─── Input material ───

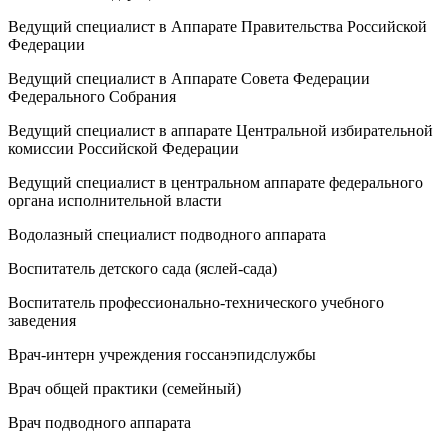
Ведущий специалист в Аппарате Правительства Российской
Федерации
Ведущий специалист в Аппарате Совета Федерации
Федерального Собрания
Ведущий специалист в аппарате Центральной избирательной
комиссии Российской Федерации
Ведущий специалист в центральном аппарате федерального
органа исполнительной власти
Водолазный специалист подводного аппарата
Воспитатель детского сада (яслей-сада)
Воспитатель профессионально-технического учебного
заведения
Врач-интерн учреждения госсанэпидслужбы
Врач общей практики (семейный)
Врач подводного аппарата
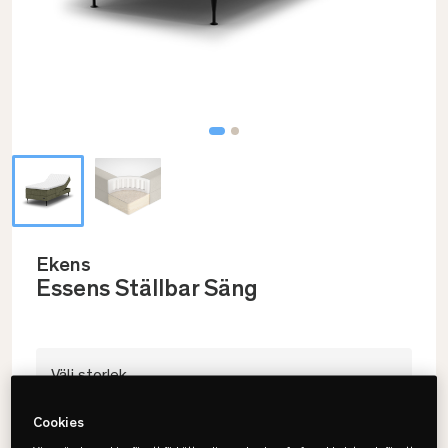
Ekens
Essens Ställbar Säng
Välj storlek
105x200
Cookies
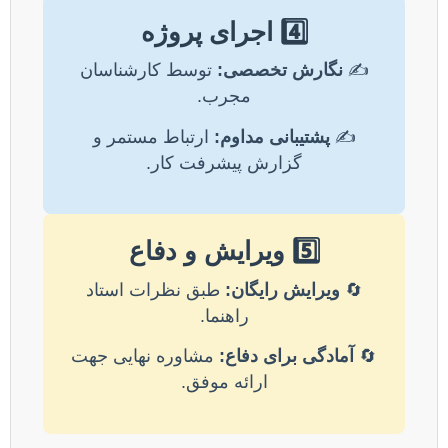
4️⃣ اجرای پروژه
✍️
نگارش تخصصی:
توسط کارشناسان
مجرب.
✍️
پشتیبانی مداوم:
ارتباط مستمر و
گزارش پیشرفت کار.
5️⃣ ویرایش و دفاع
🔄
ویرایش رایگان:
طبق نظرات استاد
راهنما.
🔄
آمادگی برای دفاع:
مشاوره نهایی جهت
ارائه موفق.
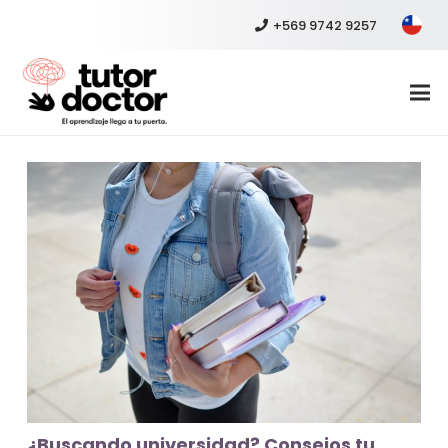
+569 9742 9257
¿Buscando universidad? Consejos tu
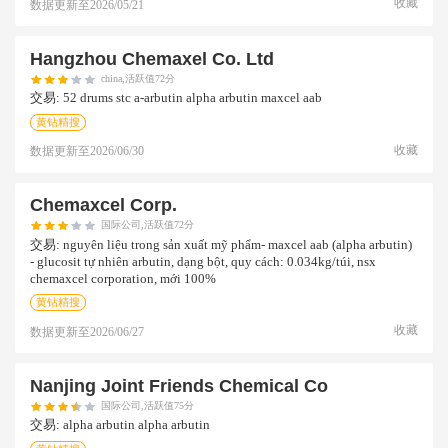
收藏
数据更新至
2026/05/21
Hangzhou Chemaxel Co. Ltd
china,活跃值72分
交易:
52 drums stc a-arbutin alpha arbutin maxcel aab
黄钻精搜
收藏
数据更新至
2026/06/30
Chemaxcel Corp.
国际公司,活跃值72分
交易:
nguyên liệu trong sản xuất mỹ phẩm- maxcel aab (alpha arbutin)
- glucosit tự nhiên arbutin, dạng bột, quy cách: 0.034kg/túi, nsx
chemaxcel corporation, mới 100%
黄钻精搜
收藏
数据更新至
2026/06/27
Nanjing Joint Friends Chemical Co
国际公司,活跃值75分
交易:
alpha arbutin alpha arbutin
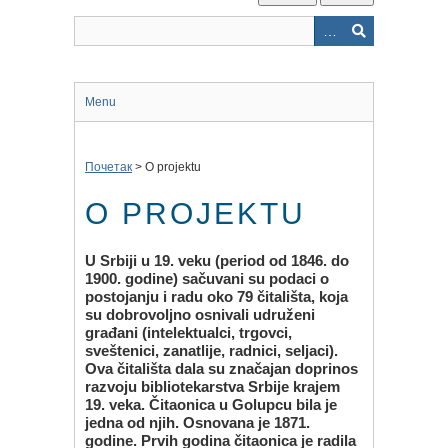
Menu
Почетак
>
O projektu
O PROJEKTU
U Srbiji u 19. veku (period od 1846. do
1900. godine) sačuvani su podaci o
postojanju i radu oko 79 čitališta, koja
su dobrovoljno osnivali udruženi
građani (intelektualci, trgovci,
sveštenici, zanatlije, radnici, seljaci).
Ova čitališta dala su značajan doprinos
razvoju bibliotekarstva Srbije krajem
19. veka. Čitaonica u Golupcu bila je
jedna od njih. Osnovana je 1871.
godine. Prvih godina čitaonica je radila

───

Activity |
Search the material for the string "godine" and show every line that has it.

Response to the exercise |
1900. godine) sačuvani su podaci o
godine. Prvih godina čitaonica je radila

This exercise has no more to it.